— start Given records —

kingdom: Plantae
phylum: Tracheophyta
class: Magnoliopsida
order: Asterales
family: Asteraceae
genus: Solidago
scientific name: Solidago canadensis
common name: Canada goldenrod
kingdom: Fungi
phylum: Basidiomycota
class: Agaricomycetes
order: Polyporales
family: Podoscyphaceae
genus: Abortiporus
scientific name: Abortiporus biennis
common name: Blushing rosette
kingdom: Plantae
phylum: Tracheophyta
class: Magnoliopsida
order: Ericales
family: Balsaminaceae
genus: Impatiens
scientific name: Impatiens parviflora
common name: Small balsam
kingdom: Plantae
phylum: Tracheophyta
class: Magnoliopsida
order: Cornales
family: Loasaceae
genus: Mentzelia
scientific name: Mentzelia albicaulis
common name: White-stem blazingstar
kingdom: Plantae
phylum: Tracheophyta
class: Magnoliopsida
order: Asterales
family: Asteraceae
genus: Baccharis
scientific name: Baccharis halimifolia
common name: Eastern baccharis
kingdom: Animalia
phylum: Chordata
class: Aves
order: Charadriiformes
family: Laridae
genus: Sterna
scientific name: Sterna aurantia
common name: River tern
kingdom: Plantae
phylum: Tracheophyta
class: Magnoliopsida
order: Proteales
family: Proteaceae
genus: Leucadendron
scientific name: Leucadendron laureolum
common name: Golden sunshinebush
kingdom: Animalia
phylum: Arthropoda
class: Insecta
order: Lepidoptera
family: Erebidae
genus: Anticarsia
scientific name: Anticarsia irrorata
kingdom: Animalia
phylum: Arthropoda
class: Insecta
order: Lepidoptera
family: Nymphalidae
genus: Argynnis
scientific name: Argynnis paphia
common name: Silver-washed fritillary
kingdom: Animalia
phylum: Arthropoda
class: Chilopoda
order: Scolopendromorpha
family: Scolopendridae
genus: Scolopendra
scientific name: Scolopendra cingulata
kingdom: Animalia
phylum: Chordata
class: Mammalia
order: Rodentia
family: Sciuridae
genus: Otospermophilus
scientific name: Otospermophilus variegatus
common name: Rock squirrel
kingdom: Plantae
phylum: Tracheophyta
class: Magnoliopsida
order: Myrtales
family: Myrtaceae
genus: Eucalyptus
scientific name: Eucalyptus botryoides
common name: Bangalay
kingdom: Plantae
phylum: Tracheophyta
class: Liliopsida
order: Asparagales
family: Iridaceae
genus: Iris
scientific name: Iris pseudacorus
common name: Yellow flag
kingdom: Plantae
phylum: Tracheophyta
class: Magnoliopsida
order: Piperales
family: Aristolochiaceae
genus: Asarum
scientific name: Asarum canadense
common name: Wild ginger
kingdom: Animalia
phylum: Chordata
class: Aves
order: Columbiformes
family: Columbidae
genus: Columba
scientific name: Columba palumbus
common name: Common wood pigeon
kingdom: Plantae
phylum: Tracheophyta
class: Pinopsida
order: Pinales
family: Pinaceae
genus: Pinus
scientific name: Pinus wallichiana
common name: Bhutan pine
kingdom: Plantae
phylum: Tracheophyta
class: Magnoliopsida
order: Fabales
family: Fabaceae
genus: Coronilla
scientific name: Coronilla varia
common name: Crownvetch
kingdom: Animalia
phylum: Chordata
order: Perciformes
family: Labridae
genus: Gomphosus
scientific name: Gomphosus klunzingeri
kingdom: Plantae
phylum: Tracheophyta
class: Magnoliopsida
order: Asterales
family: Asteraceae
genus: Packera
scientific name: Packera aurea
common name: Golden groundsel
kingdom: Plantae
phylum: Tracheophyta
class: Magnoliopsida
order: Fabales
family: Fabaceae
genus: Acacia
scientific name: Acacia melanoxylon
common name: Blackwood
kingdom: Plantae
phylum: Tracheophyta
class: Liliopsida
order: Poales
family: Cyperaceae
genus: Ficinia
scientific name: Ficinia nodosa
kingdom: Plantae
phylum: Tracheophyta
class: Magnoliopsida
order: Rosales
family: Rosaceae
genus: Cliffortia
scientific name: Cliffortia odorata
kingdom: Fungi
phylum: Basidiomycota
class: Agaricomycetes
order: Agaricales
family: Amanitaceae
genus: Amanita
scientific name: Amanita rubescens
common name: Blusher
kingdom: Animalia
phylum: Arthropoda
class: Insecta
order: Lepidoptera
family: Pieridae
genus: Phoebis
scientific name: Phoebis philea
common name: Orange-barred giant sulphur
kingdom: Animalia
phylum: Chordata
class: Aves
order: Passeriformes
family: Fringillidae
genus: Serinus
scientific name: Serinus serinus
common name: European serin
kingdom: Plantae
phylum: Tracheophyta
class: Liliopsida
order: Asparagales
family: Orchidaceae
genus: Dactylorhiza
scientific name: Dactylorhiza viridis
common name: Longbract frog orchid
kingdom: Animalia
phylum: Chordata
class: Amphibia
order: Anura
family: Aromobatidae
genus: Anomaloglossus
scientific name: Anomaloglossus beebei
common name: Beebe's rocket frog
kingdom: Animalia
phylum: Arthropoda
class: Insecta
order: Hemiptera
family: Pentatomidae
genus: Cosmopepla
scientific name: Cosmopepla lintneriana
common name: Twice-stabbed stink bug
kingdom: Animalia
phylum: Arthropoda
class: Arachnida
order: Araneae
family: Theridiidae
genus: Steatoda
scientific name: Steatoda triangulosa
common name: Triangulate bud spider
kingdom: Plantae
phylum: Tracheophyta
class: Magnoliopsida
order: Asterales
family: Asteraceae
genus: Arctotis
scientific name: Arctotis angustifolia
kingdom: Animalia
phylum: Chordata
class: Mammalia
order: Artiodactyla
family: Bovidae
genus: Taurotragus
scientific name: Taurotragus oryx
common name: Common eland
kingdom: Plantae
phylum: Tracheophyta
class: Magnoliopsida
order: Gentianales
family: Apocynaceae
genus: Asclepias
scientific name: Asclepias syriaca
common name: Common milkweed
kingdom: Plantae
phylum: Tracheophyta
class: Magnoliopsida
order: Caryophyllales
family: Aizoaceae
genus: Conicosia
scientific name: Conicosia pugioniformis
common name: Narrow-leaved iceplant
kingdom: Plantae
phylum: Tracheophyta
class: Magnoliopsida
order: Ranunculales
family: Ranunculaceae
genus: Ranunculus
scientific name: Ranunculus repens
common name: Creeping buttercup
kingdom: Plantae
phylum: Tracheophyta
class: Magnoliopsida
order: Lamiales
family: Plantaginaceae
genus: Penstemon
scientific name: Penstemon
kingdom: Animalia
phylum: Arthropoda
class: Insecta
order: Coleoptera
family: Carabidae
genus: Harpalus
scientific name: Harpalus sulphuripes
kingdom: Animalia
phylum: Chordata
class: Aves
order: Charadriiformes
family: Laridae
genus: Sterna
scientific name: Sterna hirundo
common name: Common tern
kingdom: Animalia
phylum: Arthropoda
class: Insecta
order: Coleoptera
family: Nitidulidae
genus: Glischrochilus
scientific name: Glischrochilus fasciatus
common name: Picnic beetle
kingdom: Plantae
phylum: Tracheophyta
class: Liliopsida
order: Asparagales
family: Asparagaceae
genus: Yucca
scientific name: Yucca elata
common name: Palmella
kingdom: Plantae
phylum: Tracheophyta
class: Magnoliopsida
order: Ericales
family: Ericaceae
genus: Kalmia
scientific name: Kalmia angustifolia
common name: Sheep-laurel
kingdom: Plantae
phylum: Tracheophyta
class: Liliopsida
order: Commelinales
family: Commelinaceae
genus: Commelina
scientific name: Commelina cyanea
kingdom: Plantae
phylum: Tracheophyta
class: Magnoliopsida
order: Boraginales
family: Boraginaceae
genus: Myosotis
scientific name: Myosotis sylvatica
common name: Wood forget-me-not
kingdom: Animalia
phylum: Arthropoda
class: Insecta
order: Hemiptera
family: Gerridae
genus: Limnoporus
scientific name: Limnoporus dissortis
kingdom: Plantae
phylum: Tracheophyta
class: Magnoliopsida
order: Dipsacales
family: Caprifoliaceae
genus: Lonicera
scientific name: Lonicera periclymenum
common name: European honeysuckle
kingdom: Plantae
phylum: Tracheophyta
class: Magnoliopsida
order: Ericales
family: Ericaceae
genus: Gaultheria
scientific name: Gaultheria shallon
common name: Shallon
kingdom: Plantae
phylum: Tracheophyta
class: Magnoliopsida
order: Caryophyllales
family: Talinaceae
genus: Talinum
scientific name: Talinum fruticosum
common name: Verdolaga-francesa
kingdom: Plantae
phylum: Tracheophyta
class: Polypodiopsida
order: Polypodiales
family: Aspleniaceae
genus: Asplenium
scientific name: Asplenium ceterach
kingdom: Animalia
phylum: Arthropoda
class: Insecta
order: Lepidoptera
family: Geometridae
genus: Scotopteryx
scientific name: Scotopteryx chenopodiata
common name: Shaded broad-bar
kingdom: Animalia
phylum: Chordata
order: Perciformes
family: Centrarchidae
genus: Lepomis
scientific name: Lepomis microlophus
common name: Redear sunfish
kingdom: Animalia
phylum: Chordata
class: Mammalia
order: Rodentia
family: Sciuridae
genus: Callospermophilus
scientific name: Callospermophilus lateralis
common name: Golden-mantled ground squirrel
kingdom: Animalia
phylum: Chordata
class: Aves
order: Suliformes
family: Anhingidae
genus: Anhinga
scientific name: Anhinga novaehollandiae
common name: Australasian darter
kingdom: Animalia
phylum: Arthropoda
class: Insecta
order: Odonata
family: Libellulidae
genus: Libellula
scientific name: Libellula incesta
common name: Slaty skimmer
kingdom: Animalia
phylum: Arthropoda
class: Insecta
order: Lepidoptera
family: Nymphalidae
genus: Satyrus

— end Given records —

- [Exercise requirements]:
In the records from the line containing "genus: Argynnis" through the line containing "order: Myrtales", change "common name" to "vernacular name" and leave everything else as it is. Give only those lines.

- [Solution for this problem]:
genus: Argynnis
scientific name: Argynnis paphia
vernacular name: Silver-washed fritillary
kingdom: Animalia
phylum: Arthropoda
class: Chilopoda
order: Scolopendromorpha
family: Scolopendridae
genus: Scolopendra
scientific name: Scolopendra cingulata
kingdom: Animalia
phylum: Chordata
class: Mammalia
order: Rodentia
family: Sciuridae
genus: Otospermophilus
scientific name: Otospermophilus variegatus
vernacular name: Rock squirrel
kingdom: Plantae
phylum: Tracheophyta
class: Magnoliopsida
order: Myrtales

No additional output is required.